The Rest Of The Day (And Night)
You’ve debriefed with your mates and figured out next steps. Now it’s time to party. But first... food. Restaurants Chiquito and Frankie & Benny’s are both offering free dishes to A-level students, regardless of results.
Mexican restaurant Chiquito said it will give away a free tortilla dish. To claim it you need to show your results and student ID between 15 and 17 August at one of Chiquito’s branches. The offer will also be available to GCSE students next week between 22 and 24 of August. At Frankie & Benny’s you can get a free main course (up to the value of £13.89) when you order a bottle of Coke or pint of Budweiser. The offer is valid on 10” pizzas, pastas (excluding Risotto), and some burgers. Sign up to receive the offer here.
Both the National Careers Service and Mental Health UK suggest that students should go and celebrate no matter what their scores are. “It’s important to reward the sheer hard work and determination involved with getting exam results and a great way to do this is by planning something special with loved ones,” a spokesperson says.

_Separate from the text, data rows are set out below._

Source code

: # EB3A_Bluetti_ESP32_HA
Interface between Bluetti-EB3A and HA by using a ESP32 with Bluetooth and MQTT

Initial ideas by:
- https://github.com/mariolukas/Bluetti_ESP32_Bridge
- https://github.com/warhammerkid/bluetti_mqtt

A word in your ear from Mental Health UK: “Some people choose to celebrate success with alcohol but remember that drinking can also have a powerful effect on your mood” – bear this in mine if you are heading out drinking or when you’re staring down the barrel of that tenth tequila shot at midnight.
Regardless of your results, today should be a celebration of the friends you’ve met throughout school and college, the fun you’ve had together – and the fact that you’re now entering a new stage of your life. Well done. You made it!